EXERCISE AIM: Tally how many of the lines below contain the word "order". Give only the number.

[Extracted data entries]
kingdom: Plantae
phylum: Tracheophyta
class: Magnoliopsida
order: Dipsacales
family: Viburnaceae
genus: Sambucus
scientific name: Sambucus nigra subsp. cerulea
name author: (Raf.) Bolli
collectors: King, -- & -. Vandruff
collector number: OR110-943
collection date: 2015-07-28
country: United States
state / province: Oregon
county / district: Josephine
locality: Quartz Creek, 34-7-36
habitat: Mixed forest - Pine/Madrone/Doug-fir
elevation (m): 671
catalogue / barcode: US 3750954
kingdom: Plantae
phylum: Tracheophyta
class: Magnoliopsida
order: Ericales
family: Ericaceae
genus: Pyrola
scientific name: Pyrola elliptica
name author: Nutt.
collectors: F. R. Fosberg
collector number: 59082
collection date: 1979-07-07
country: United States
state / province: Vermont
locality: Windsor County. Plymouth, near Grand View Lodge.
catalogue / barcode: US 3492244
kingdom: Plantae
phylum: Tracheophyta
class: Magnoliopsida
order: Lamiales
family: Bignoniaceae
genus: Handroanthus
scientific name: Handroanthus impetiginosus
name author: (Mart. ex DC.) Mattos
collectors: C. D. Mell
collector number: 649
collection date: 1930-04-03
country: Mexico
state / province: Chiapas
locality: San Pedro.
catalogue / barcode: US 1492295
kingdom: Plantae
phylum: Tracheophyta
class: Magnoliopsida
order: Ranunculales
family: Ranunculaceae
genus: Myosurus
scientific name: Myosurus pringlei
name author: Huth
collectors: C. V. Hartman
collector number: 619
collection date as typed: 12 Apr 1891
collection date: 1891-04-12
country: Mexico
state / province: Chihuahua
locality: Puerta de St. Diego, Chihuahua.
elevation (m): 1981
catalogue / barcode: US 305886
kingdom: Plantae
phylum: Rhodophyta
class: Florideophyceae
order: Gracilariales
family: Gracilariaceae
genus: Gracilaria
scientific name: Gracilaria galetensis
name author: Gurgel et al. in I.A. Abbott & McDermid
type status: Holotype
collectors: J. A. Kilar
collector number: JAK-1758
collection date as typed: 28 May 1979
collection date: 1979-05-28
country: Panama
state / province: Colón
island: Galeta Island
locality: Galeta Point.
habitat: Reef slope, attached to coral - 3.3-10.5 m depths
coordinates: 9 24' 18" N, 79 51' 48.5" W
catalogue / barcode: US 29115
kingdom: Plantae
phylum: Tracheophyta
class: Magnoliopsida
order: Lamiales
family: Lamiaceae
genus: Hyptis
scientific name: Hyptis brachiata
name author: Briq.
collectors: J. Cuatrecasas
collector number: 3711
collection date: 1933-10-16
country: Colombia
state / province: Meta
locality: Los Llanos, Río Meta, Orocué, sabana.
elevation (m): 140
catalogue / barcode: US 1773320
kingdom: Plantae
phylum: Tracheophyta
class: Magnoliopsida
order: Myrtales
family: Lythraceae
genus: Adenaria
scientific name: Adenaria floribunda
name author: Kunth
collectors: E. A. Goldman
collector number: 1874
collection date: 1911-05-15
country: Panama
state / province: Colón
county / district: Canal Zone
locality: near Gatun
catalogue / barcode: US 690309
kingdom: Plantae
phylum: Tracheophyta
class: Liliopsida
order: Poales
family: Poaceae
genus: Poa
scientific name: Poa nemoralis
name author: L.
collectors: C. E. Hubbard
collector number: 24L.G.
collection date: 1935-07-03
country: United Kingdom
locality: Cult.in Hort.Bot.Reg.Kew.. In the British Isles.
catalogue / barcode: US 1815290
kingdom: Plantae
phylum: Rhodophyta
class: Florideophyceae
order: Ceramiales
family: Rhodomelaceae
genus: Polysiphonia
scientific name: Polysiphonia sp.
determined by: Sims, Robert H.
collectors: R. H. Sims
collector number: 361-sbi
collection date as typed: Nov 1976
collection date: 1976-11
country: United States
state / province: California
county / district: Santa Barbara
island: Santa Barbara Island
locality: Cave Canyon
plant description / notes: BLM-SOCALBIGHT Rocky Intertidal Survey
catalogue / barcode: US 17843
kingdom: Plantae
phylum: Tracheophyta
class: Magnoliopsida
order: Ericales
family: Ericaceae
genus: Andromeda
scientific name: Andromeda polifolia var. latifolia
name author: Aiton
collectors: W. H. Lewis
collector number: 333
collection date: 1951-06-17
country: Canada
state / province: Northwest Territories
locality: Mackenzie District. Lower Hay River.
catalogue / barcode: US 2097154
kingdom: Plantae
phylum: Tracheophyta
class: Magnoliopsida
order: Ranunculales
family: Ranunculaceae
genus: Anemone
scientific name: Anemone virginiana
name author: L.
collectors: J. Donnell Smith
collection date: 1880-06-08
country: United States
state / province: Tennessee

RESULT BELOW: 11